> [What needs to be done]
Reproduce the first line of the entries that follow and each later line, word for word, ending with the one containing "Day, for the".

> [Input material]
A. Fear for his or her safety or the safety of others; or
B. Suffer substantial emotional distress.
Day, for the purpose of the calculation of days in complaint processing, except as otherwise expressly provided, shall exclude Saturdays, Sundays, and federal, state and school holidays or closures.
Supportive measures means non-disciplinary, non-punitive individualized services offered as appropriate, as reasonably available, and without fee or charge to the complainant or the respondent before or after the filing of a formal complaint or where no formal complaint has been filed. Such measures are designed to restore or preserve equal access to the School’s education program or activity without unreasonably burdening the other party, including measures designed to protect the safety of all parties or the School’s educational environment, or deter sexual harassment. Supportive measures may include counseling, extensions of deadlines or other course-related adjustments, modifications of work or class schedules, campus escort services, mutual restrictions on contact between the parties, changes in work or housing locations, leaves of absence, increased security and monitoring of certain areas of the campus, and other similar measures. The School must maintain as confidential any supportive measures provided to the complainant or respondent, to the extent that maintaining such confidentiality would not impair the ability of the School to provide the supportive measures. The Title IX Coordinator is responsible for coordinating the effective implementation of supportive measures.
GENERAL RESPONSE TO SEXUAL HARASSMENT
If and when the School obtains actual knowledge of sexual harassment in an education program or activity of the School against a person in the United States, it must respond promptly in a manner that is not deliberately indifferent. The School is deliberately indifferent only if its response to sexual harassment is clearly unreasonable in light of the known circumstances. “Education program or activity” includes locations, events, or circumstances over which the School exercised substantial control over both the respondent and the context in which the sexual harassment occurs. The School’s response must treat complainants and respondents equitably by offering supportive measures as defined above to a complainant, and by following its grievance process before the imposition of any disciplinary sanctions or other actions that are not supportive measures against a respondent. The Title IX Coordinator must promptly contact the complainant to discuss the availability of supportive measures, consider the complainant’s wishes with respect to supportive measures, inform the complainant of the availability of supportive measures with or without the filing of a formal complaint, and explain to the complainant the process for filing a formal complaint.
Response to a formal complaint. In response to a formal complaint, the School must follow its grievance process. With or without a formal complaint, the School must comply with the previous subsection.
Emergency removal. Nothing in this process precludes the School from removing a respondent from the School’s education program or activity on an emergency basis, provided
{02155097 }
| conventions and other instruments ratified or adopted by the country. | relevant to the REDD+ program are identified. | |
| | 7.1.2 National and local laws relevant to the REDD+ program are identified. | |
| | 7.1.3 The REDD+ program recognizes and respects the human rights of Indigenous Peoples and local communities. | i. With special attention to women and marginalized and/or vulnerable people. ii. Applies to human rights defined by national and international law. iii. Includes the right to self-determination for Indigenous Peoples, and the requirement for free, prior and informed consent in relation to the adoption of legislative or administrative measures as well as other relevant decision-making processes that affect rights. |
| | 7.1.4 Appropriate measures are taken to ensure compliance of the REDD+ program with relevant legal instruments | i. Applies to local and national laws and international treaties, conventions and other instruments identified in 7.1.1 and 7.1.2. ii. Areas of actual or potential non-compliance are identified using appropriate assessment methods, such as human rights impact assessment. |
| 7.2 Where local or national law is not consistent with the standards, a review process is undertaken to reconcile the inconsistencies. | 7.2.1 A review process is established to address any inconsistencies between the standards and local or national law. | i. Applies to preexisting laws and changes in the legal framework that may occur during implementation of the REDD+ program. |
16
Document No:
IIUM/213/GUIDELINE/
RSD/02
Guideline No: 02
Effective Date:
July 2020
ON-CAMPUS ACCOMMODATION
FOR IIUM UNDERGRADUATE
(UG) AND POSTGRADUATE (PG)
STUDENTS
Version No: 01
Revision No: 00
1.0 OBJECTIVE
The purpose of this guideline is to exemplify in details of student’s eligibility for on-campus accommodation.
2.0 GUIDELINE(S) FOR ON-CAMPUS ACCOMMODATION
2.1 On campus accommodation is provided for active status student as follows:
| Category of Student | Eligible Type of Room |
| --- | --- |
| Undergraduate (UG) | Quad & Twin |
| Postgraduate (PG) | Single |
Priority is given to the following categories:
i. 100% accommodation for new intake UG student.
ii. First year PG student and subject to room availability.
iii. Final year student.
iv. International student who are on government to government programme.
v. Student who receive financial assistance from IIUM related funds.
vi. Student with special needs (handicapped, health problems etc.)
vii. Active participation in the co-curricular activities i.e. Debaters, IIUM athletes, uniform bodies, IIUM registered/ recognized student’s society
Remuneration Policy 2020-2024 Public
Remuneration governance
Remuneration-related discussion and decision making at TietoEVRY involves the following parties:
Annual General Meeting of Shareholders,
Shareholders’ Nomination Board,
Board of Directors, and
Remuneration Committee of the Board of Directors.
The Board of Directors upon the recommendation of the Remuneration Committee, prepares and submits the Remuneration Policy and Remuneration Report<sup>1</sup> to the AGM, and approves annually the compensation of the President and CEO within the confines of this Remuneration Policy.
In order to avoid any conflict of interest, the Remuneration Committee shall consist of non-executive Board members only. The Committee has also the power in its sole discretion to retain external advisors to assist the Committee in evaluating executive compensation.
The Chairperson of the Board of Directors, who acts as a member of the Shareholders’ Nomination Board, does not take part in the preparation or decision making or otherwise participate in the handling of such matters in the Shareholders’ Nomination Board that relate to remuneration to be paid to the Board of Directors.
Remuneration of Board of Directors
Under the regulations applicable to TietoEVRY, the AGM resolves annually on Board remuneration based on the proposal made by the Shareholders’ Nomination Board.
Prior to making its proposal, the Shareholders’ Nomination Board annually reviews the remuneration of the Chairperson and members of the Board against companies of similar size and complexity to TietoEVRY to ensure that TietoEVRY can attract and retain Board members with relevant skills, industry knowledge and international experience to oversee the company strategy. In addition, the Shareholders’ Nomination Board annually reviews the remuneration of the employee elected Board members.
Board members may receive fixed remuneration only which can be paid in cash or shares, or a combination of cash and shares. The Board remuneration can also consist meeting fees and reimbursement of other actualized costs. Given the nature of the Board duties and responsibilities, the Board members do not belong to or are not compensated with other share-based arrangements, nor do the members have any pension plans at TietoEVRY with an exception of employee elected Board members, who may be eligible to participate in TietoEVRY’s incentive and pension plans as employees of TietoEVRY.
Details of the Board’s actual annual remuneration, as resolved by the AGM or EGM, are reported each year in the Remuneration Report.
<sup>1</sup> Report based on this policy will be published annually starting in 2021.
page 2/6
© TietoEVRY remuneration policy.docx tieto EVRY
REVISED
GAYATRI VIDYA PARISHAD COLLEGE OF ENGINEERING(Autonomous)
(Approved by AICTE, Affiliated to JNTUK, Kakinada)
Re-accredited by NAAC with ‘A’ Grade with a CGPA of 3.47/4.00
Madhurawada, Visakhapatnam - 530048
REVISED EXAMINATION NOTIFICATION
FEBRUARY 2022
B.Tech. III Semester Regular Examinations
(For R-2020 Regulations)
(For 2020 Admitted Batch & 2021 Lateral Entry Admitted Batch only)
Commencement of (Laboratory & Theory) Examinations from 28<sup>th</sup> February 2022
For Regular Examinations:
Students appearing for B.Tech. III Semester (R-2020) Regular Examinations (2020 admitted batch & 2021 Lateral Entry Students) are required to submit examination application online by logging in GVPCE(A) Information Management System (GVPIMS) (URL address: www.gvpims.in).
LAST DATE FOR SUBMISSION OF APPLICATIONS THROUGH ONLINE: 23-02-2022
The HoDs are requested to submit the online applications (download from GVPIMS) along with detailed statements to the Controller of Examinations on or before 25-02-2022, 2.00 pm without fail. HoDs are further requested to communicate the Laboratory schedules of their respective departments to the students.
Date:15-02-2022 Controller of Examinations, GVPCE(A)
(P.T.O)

> [Solved problem]
A. Fear for his or her safety or the safety of others; or
B. Suffer substantial emotional distress.
Day, for the purpose of the calculation of days in complaint processing, except as otherwise expressly provided, shall exclude Saturdays, Sundays, and federal, state and school holidays or closures.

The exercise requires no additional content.